Researchers from the Palo Alto School teach us that we all live in homogenous systems, which may be open... but they're not so open after all!

That's why engineers are often so disappointed when consumers don't approve of their super inventions: it was to remedy such misunderstandings that demand marketing was born, to compare their discoveries with customers' expectations; that's how market research came about.

Reading a research report carefully helps us to understand consumers 'rationally' and avoid serious mistakes; however, it does not reduce the cultural barrier - it does not create empathy between marketers and their customers... and sometimes that is not enough.

Procter & Gamble was the first to take the plunge a few years ago by sending its marketing teams to visit ordinary users of its brands in their homes: an enriching experience, even if difficult to organise.

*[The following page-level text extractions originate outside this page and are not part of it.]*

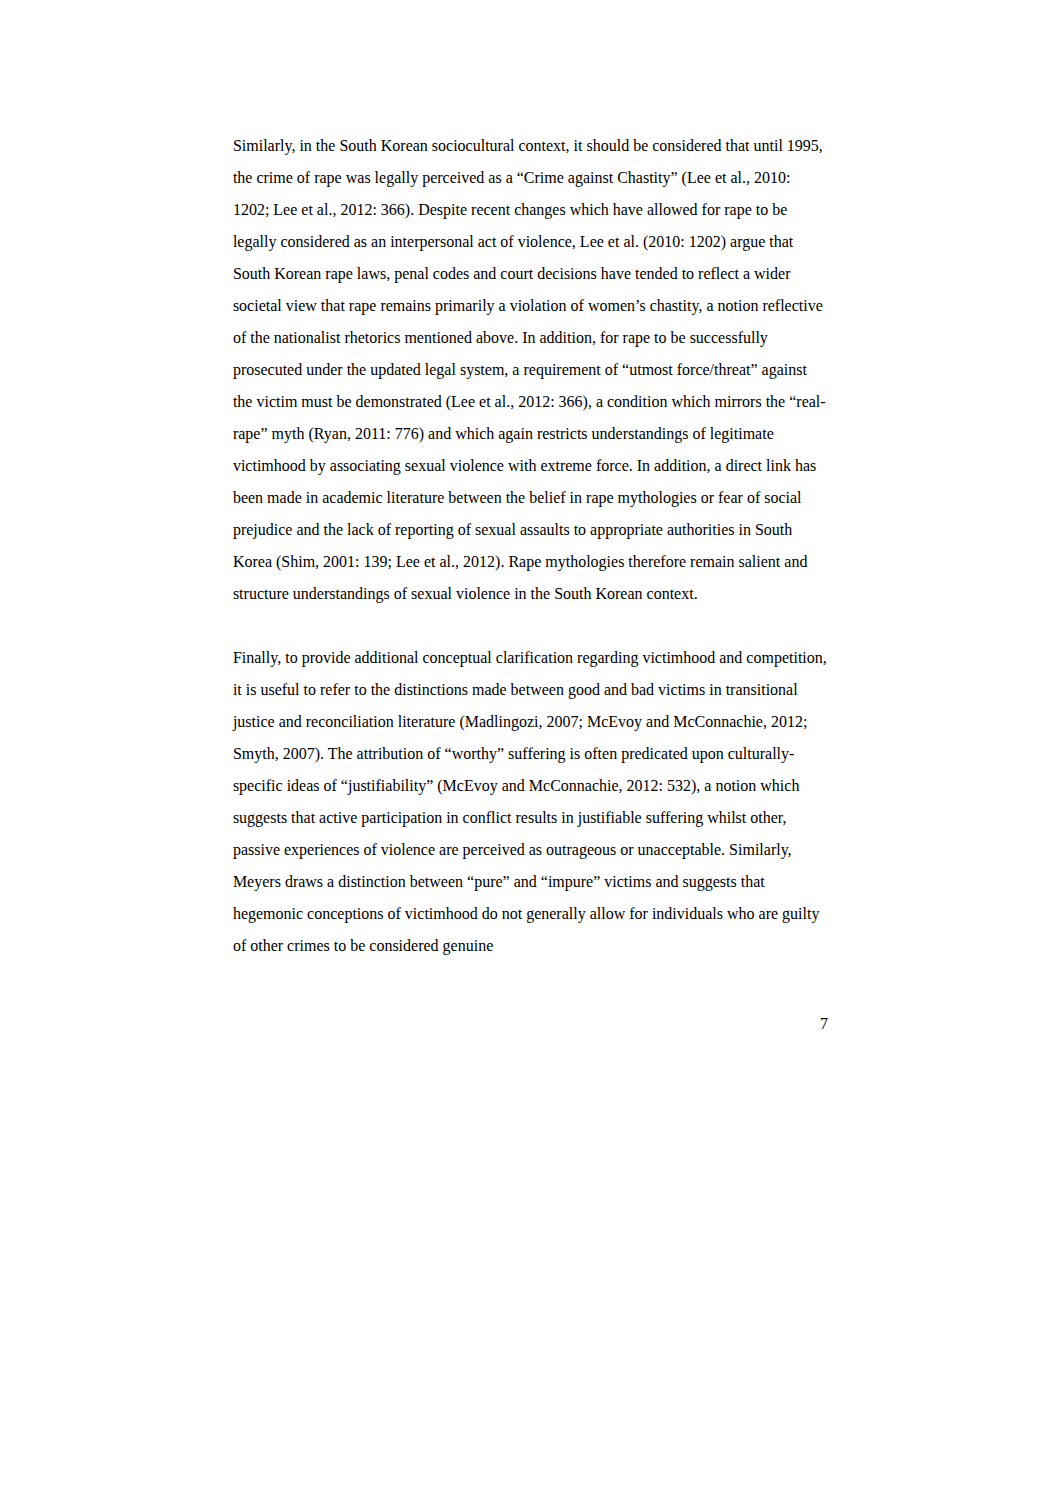Similarly, in the South Korean sociocultural context, it should be considered that until 1995, the crime of rape was legally perceived as a “Crime against Chastity” (Lee et al., 2010: 1202; Lee et al., 2012: 366). Despite recent changes which have allowed for rape to be legally considered as an interpersonal act of violence, Lee et al. (2010: 1202) argue that South Korean rape laws, penal codes and court decisions have tended to reflect a wider societal view that rape remains primarily a violation of women’s chastity, a notion reflective of the nationalist rhetorics mentioned above. In addition, for rape to be successfully prosecuted under the updated legal system, a requirement of “utmost force/threat” against the victim must be demonstrated (Lee et al., 2012: 366), a condition which mirrors the “real-rape” myth (Ryan, 2011: 776) and which again restricts understandings of legitimate victimhood by associating sexual violence with extreme force. In addition, a direct link has been made in academic literature between the belief in rape mythologies or fear of social prejudice and the lack of reporting of sexual assaults to appropriate authorities in South Korea (Shim, 2001: 139; Lee et al., 2012). Rape mythologies therefore remain salient and structure understandings of sexual violence in the South Korean context.
Finally, to provide additional conceptual clarification regarding victimhood and competition, it is useful to refer to the distinctions made between good and bad victims in transitional justice and reconciliation literature (Madlingozi, 2007; McEvoy and McConnachie, 2012; Smyth, 2007). The attribution of “worthy” suffering is often predicated upon culturally-specific ideas of “justifiability” (McEvoy and McConnachie, 2012: 532), a notion which suggests that active participation in conflict results in justifiable suffering whilst other, passive experiences of violence are perceived as outrageous or unacceptable. Similarly, Meyers draws a distinction between “pure” and “impure” victims and suggests that hegemonic conceptions of victimhood do not generally allow for individuals who are guilty of other crimes to be considered genuine
7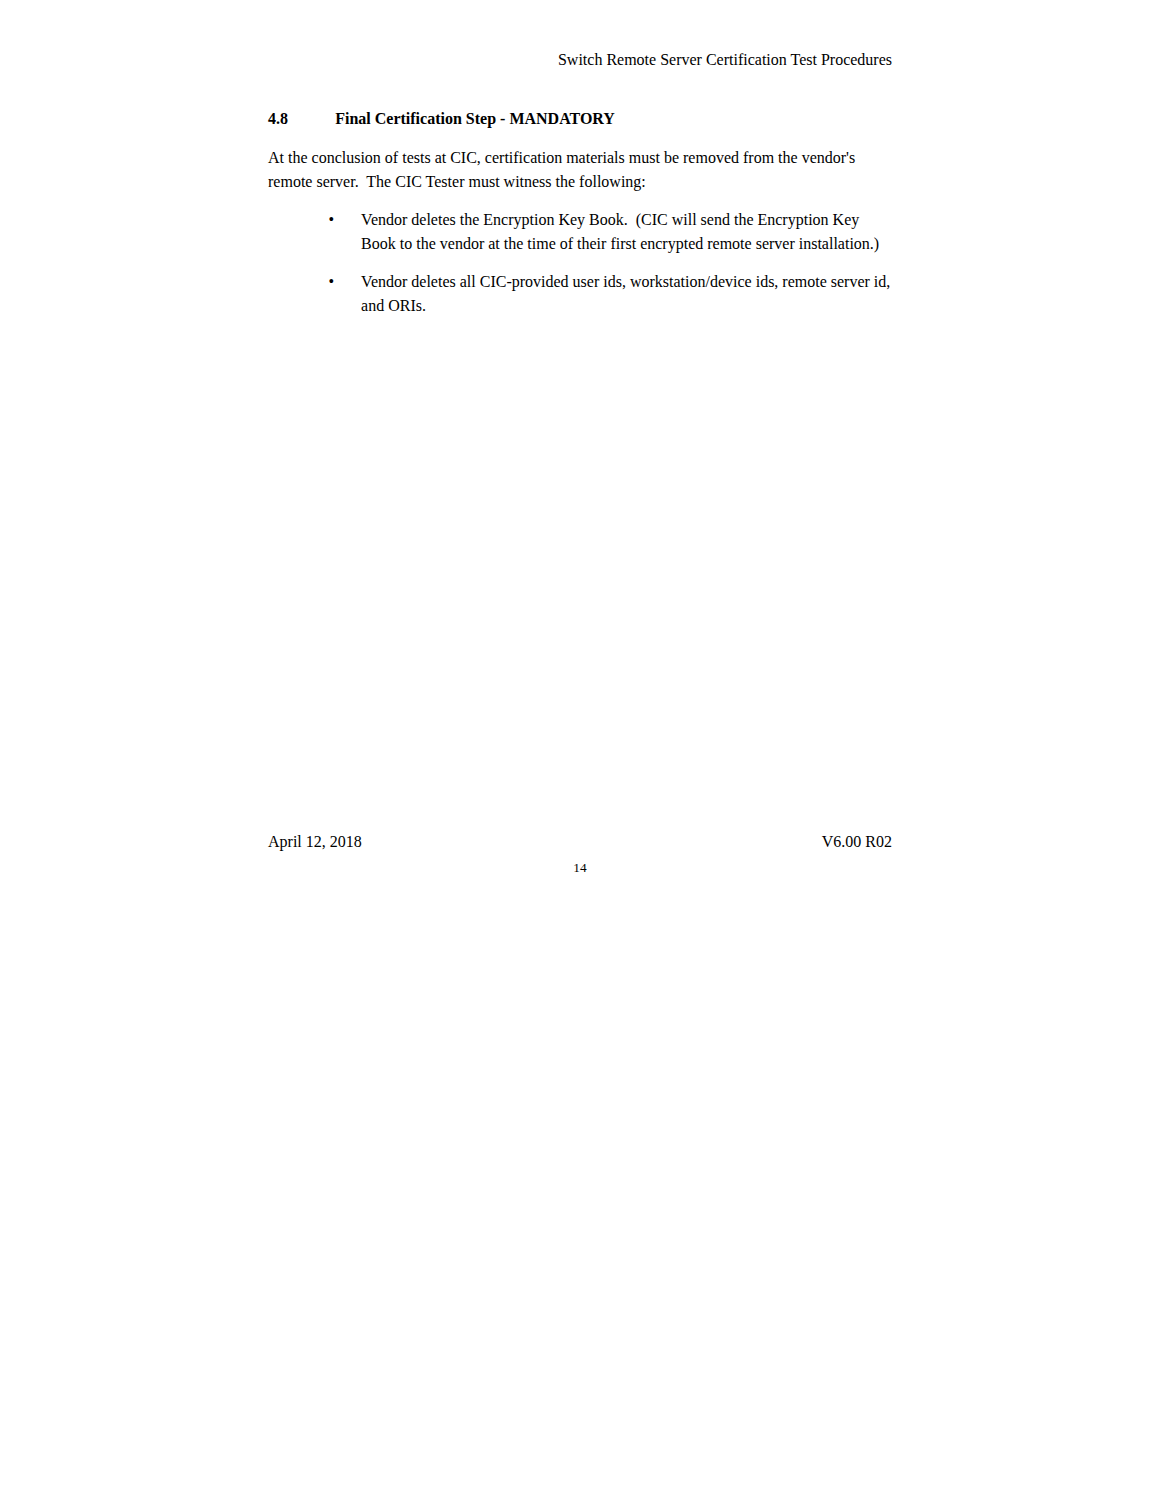Switch Remote Server Certification Test Procedures
4.8 Final Certification Step - MANDATORY
At the conclusion of tests at CIC, certification materials must be removed from the vendor's remote server. The CIC Tester must witness the following:
Vendor deletes the Encryption Key Book. (CIC will send the Encryption Key Book to the vendor at the time of their first encrypted remote server installation.)
Vendor deletes all CIC-provided user ids, workstation/device ids, remote server id, and ORIs.
April 12, 2018
V6.00 R02
14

But wouldn't the first step be to attend, behind the two-way mirror, the various group meetings where complete strangers talk passionately about its products?

It's not just a breeze-by, where you listen with a distracted ear to a few repartees before running off to dinner in town.

Not even the quasi in extenso verbatim reports, which are listened to at face value, without the necessary hindsight to avoid many misunderstandings.

No, attentive, sympathetic listening is the best way to immerse yourself in social groups to which you don't belong: it only costs a little time and enriches your experience considerably.